Problem to work on
Go through the entries below and say how many lines hold the word "Step". Nothing else is needed.

Records
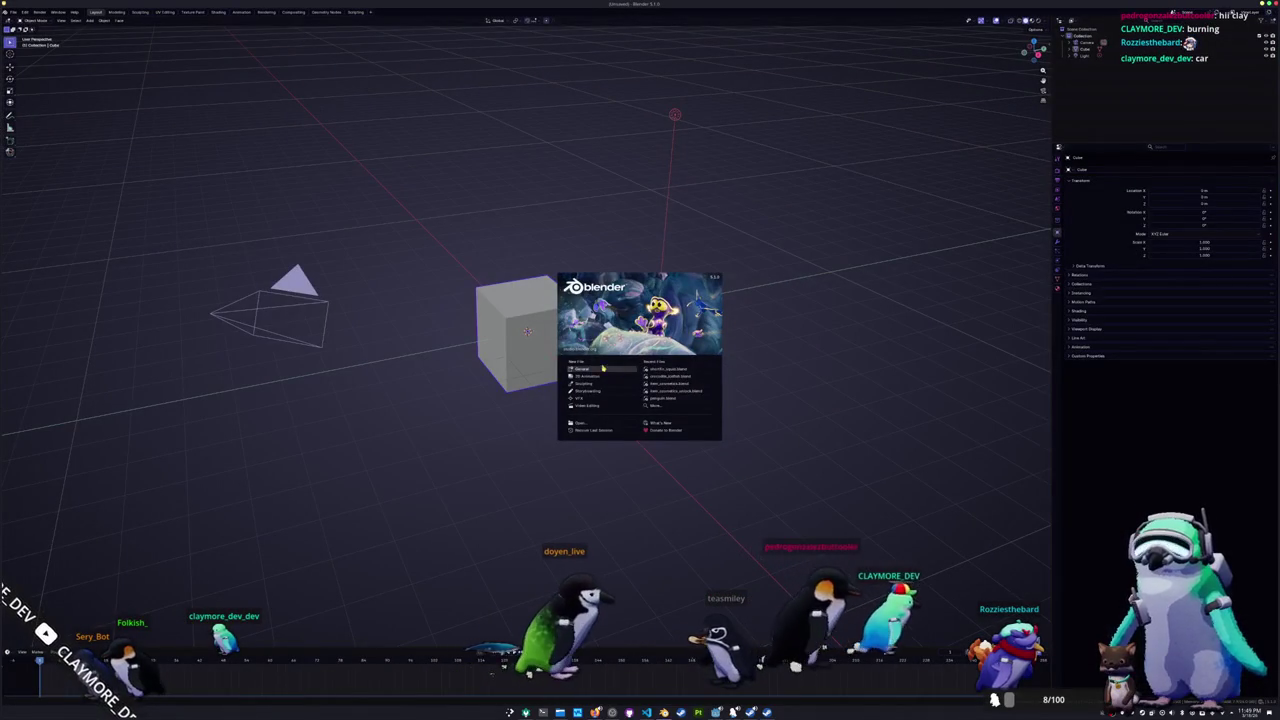
Step: Start a General scene and delete the default camera, cube and light
click(603, 368)
key(a)
key(Delete)
Step: In the save dialog, navigate up to Source, then into the project's godot/assets folder
key(ctrl+o)
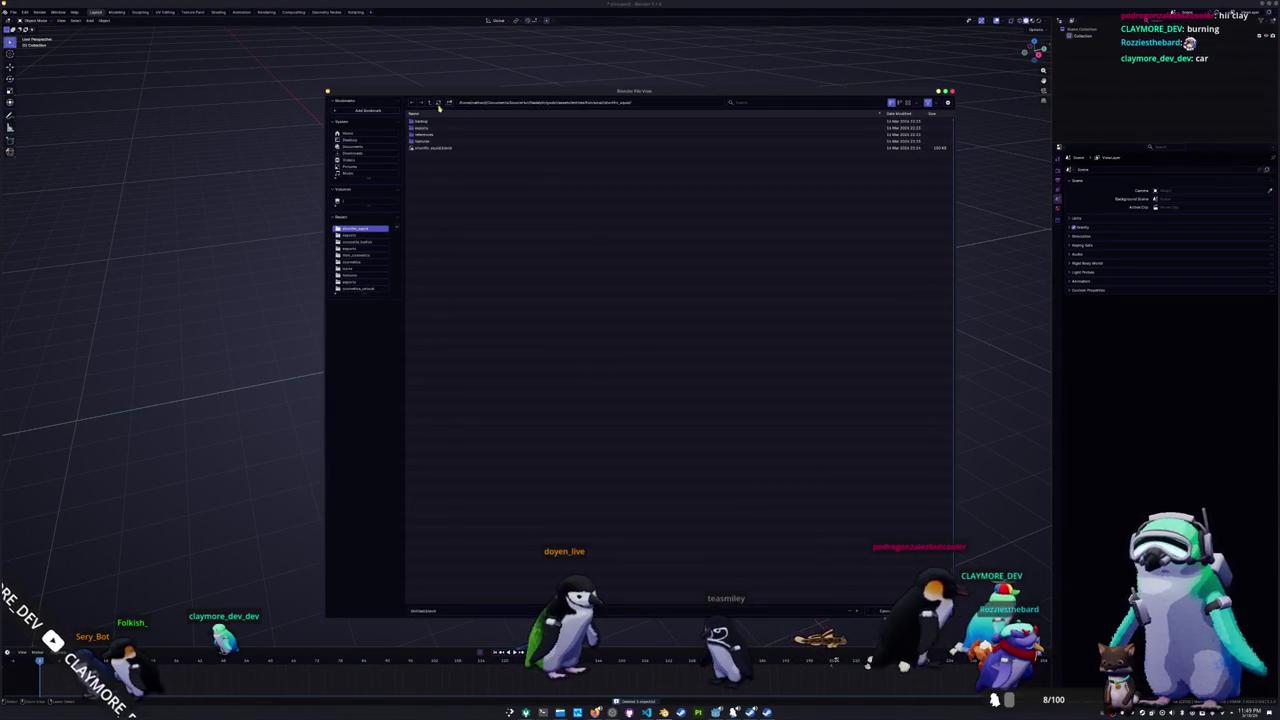
click(429, 103)
click(429, 103)
click(429, 103)
click(429, 103)
double_click(425, 147)
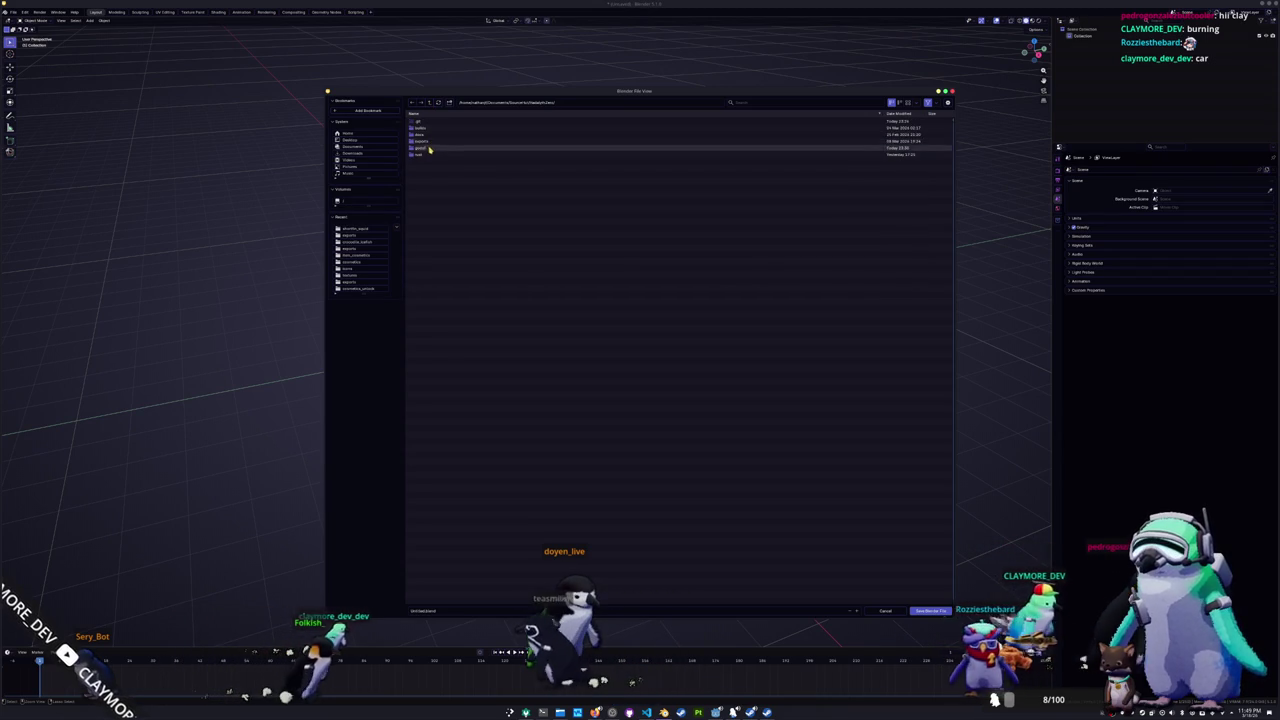
double_click(430, 141)
double_click(426, 134)
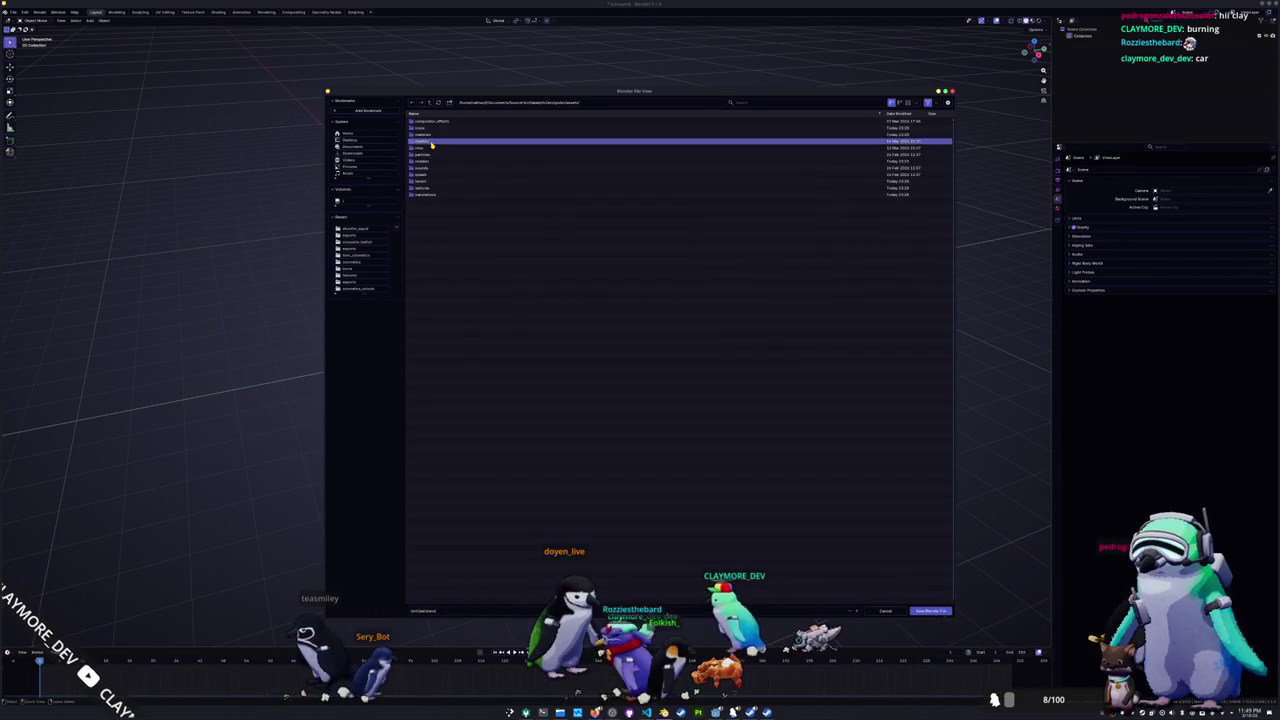
Step: Create a new folder inside assets and save the .blend file there
double_click(429, 143)
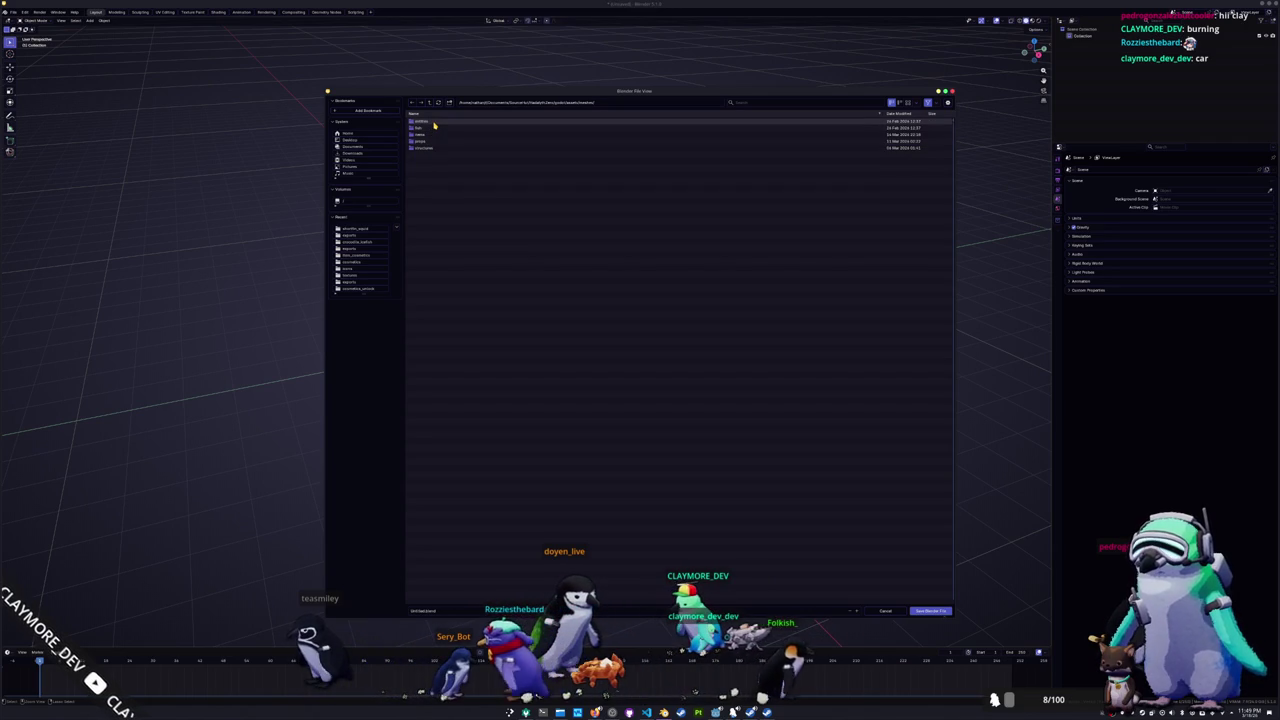
double_click(432, 121)
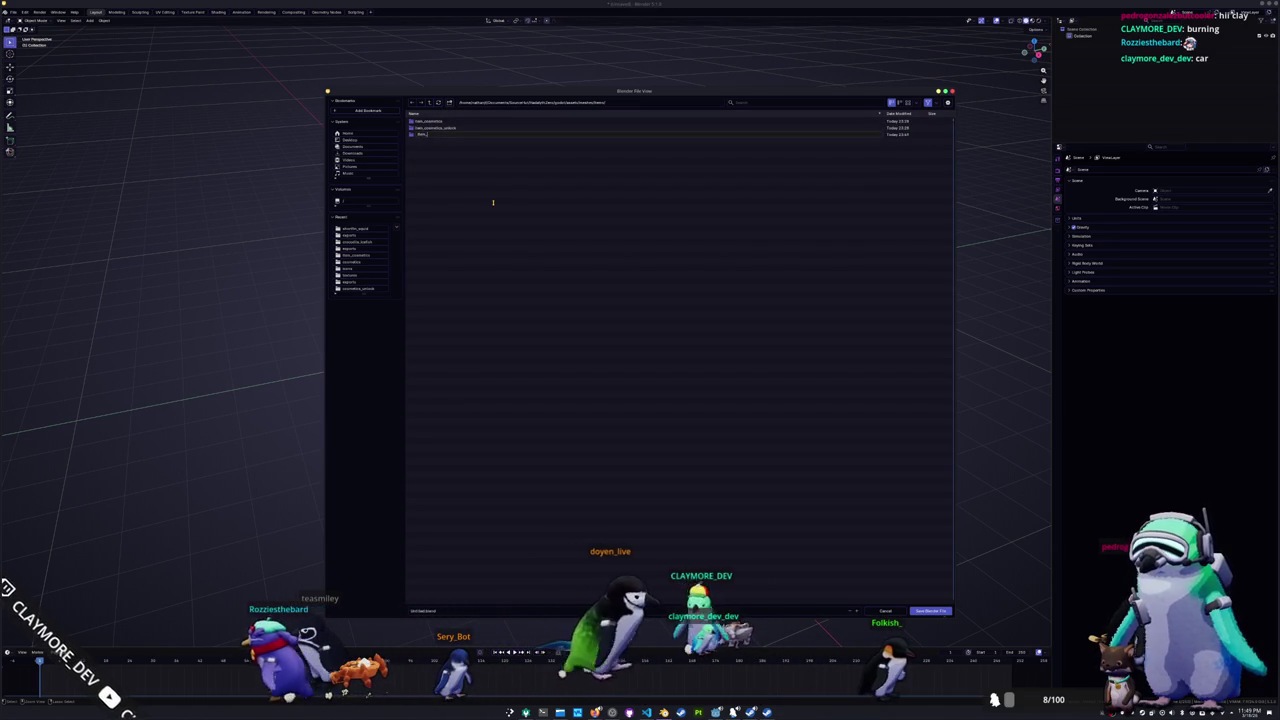
key(Return)
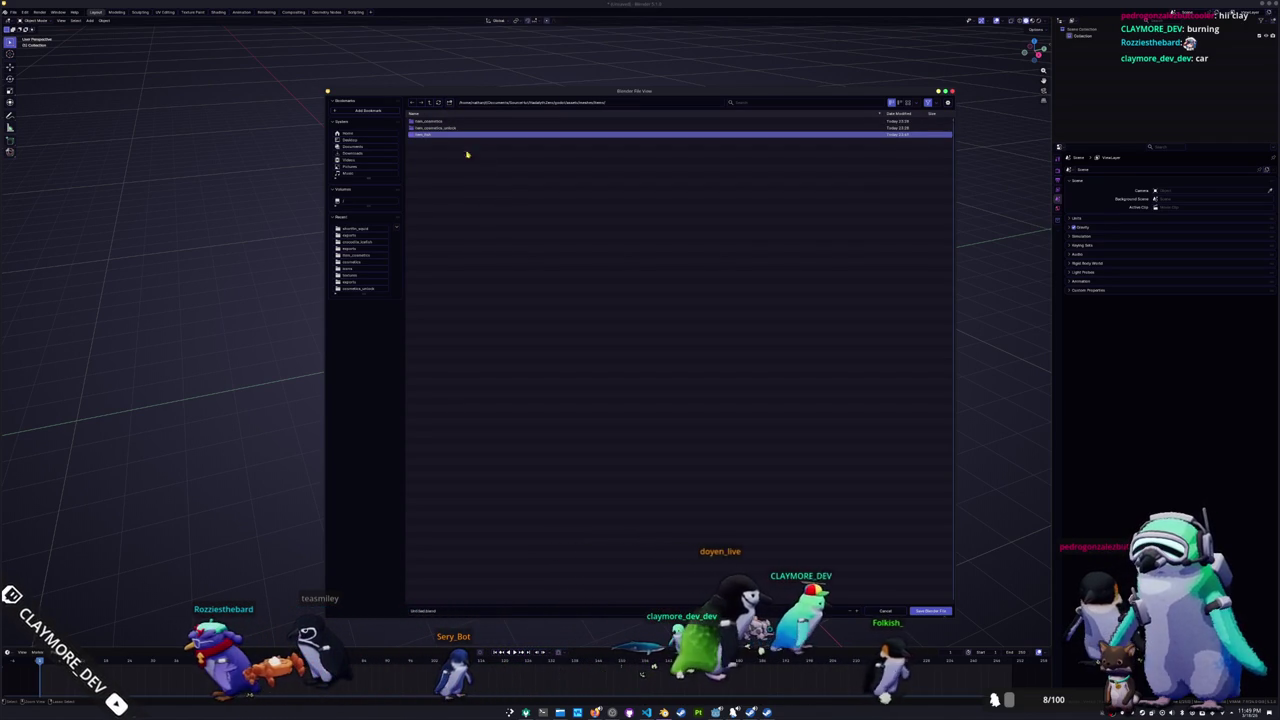
double_click(458, 136)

Problem solution
3